Stored data below:
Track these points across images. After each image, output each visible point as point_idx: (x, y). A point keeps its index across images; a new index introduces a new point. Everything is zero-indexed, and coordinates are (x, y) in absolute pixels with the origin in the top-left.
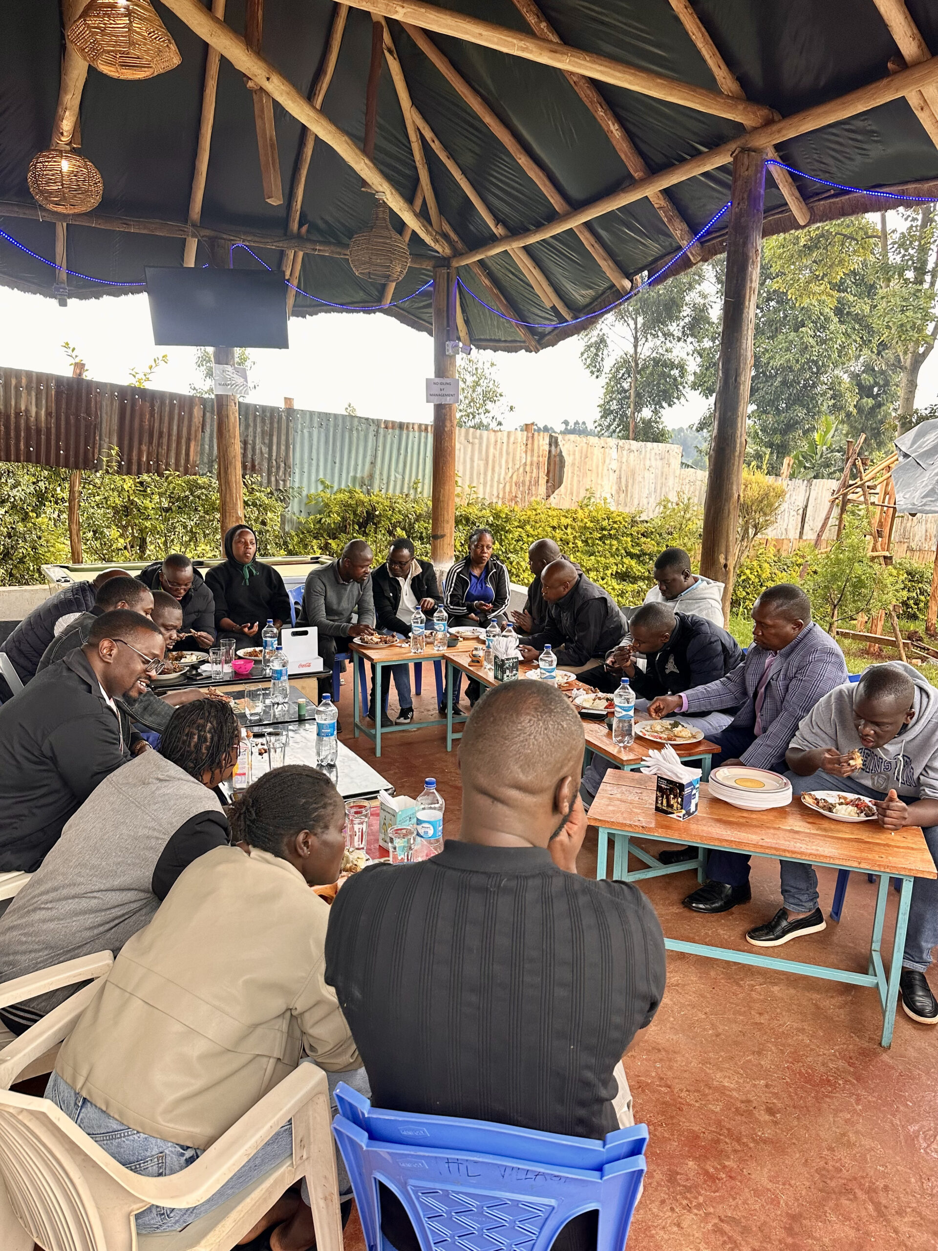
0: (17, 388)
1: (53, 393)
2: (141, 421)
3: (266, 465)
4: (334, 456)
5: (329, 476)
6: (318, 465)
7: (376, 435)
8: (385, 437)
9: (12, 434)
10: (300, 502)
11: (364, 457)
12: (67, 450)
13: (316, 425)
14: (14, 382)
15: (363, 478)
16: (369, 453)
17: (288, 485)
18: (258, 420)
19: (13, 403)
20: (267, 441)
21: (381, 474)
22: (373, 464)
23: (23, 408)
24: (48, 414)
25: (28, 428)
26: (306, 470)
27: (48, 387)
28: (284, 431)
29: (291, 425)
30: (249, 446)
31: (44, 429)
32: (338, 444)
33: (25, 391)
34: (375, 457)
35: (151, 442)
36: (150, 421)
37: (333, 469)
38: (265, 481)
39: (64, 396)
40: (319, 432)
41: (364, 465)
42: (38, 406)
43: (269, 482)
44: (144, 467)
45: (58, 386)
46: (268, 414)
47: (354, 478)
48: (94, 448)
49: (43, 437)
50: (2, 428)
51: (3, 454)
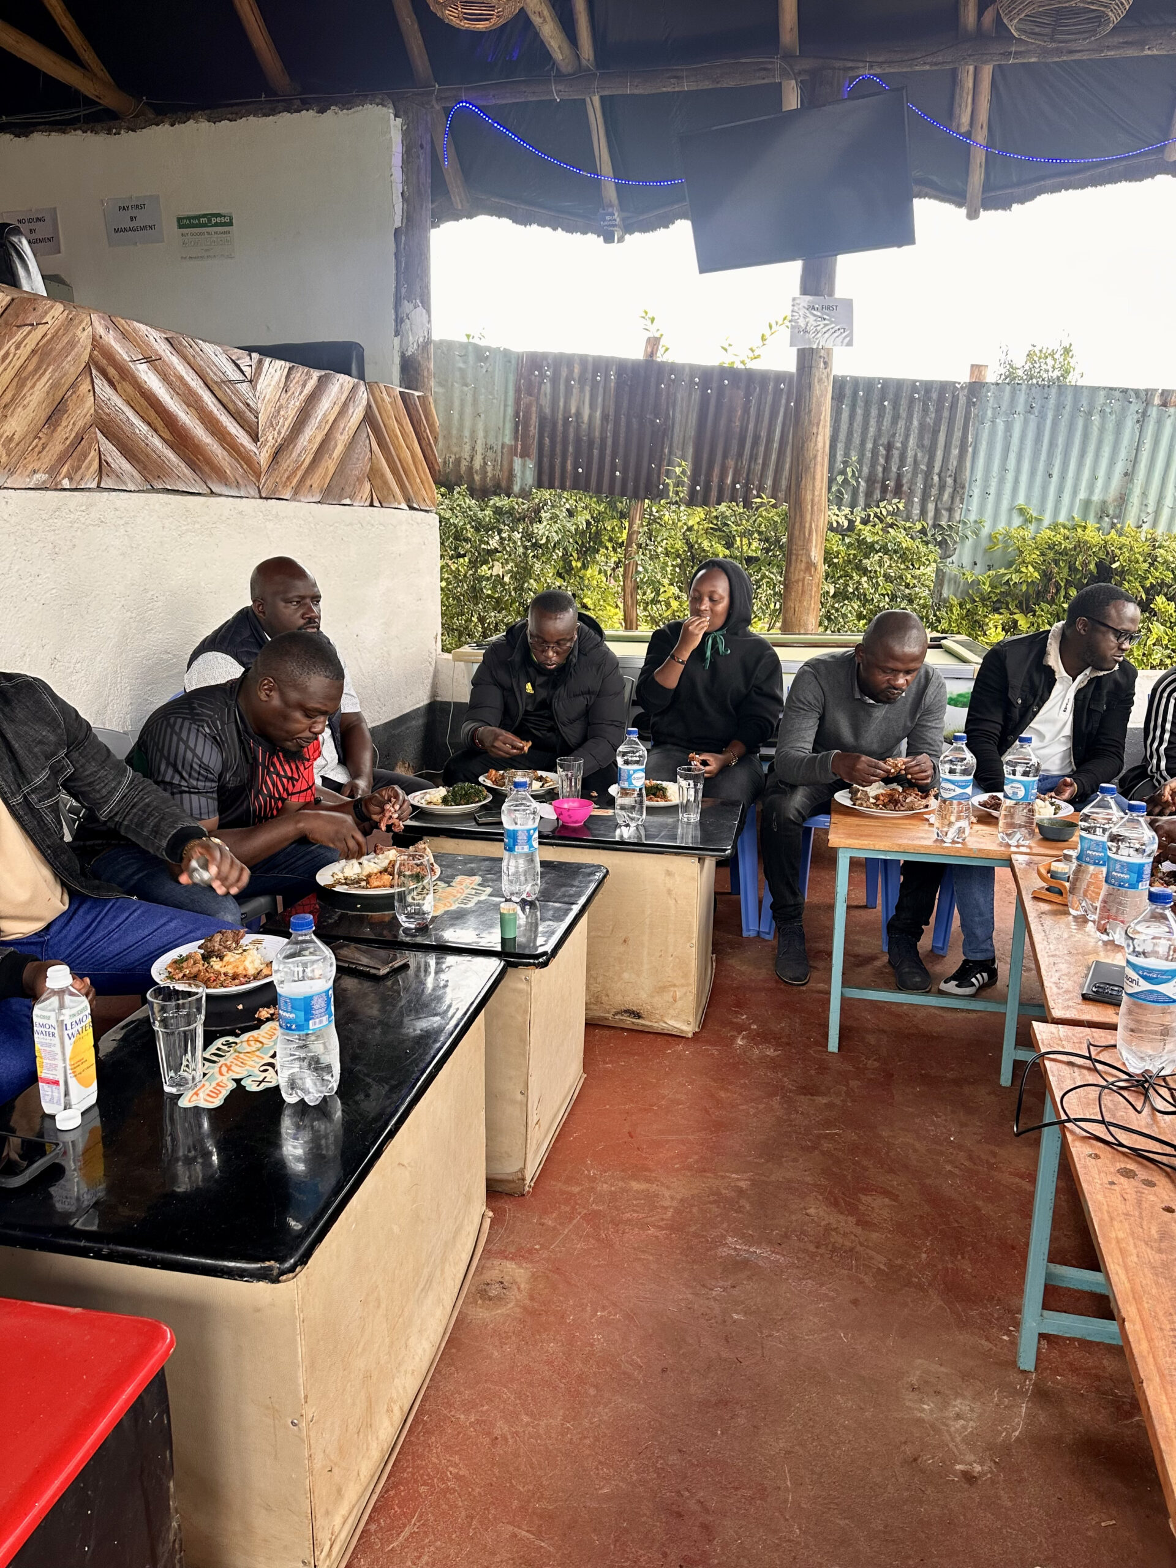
End of Stored data.
_Exercise directions:_ Copy out every line of the material above word for word, leaving out the pictures.

_Answer section:_
Track these points across images. After each image, output each visible point as point_idx: (x, y). A point keeps its index across images; a new index introduces a new point. Everything is zero-indexed, and coordinates are (x, y) in absolute pixels with the origin in the top-left.
0: (17, 388)
1: (53, 393)
2: (141, 421)
3: (266, 465)
4: (334, 456)
5: (329, 476)
6: (318, 465)
7: (376, 435)
8: (385, 437)
9: (12, 434)
10: (300, 502)
11: (364, 457)
12: (67, 450)
13: (316, 425)
14: (14, 382)
15: (363, 478)
16: (369, 453)
17: (288, 485)
18: (258, 420)
19: (13, 403)
20: (267, 441)
21: (381, 474)
22: (373, 464)
23: (23, 408)
24: (48, 414)
25: (28, 428)
26: (306, 470)
27: (48, 387)
28: (284, 431)
29: (291, 425)
30: (249, 446)
31: (44, 429)
32: (338, 444)
33: (25, 391)
34: (375, 457)
35: (151, 442)
36: (150, 421)
37: (333, 469)
38: (265, 481)
39: (64, 396)
40: (319, 432)
41: (364, 465)
42: (38, 406)
43: (269, 482)
44: (144, 467)
45: (58, 386)
46: (268, 414)
47: (354, 478)
48: (94, 448)
49: (43, 437)
50: (2, 428)
51: (3, 454)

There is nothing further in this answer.